Marlins overpay for Reyes; meaning for Pujols?

UPDATE, Dec. 8: It's the Angels! For details of what this means for the Angels, for the Cardinals and for Pujols, go here.

UPDATE, Dec. 7: With the Marlins reportedly signing Mark Buehrle for four years, $58 million, on top of the Reyes (and Bell) signings, it means that Miami "officially":
A. Is out of the Pujols chase and
B. Has a drunken sailor owner.

Actually, the price for Buehrle is probably more reasonable than for either Reyes or Bell. But, the total contracts, for a team that's never had huge fan/market support? They're paying just a shade over $40 million for their three new acquisitions. $20 mil for the rest of their roster puts them at $60 mil. That seems like a "healthy" payroll for this team. A trade or a B-list free agent puts them in good competitive territory with the second wild card for, say $65M.

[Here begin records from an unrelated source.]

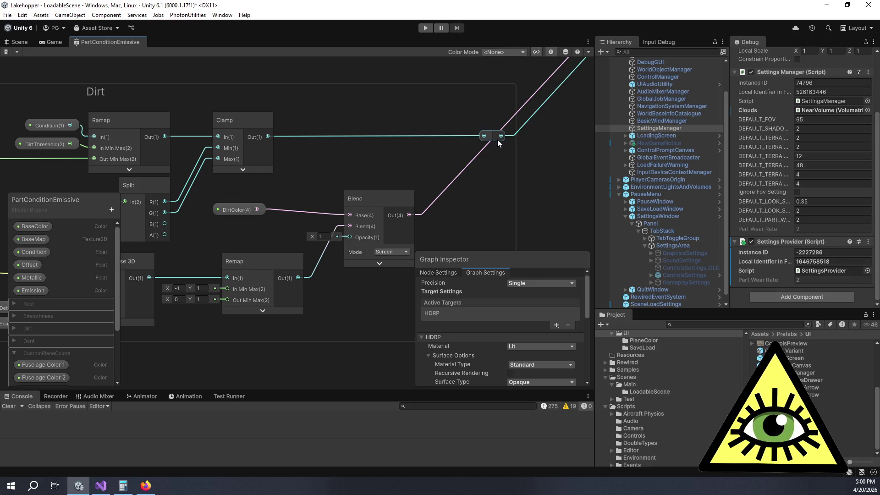
scroll(496, 139, "down", 5)
left_click_drag(541, 130, 315, 271)
scroll(413, 154, "up", 4)
- Pan to the Minimum and Lerp nodes, nudge the Emission property node, and open node search beside Lerp
scroll(503, 156, "down", 3)
scroll(364, 207, "up", 3)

And, is 10/$220 from Mozeliak enough to get Pujols to sign? Are the Cubs for real? The Angels are reportedly sniffing around. That said, the new deal isn't worth more on a per-year basis than the Cards' old one, but, because that deal would have included his 2011 option year, it IS two years longer.

And, there's still no word on sidebar issues, like a no-trade clause, joint marketing dollars for career milestone memorabilia, etc. That could possibly add another $10-$20 million to the Pujols contract, at least if it's with the Cardinals, where such things would mean more.

ORIGINAL POST: Sorry Miami/Florida Marlins. Sorry, Jeff Loria. Sorry, taxpayers to whom Loria is trying to justify stiffing you for that new stadium. (That would be the stadium whose stinky funding is now under SEC investigation. How bout THEM apples, Bud Selig?) BUT ... Jose Reyes is NOT worth six years and $106 million. This year was a career year for Reyes, I think, and if he bats over .300 again, or has an OPS over .850, and I'll eat my hat. At least, if he does that over 150 games or more, given nagging and non-nagging injuries of the past three years and that he's just replacement value, or below, defensively at shortstop.

Yahoo's blog tries to tout the deal, claiming Reyes could be a person to build around. Right.

This is after signing Heath Bell for three years and $27 million, a clear overpay for a reliever who won't be the same in Miami.

Jeff Brown speculates this means the Marlins are still in the running for Albert Pujols. Rather, I'd say it means Miami has about spent itself out. Prince Albert and Dan Lozano, seeing those two paydays, won't settle for anything close to the Marlins' original 9/$200 offer, and I don't think Loria is going to do, say, 9/$240. But, maybe he will. If the Marlins are spending like drunken sailors, there's always hope for another big payday. ESPN's Jayson Stark even claims the Marlins are prepared to up their offer. And, in terms of years, at least, the team now has, weighing in with a 10-year offer.

However, Jeff Passan agrees with me; the Reyes signing means it's time for Pujols to focus elsewhere. In fact, Passan calls the Pujols market "stagnant."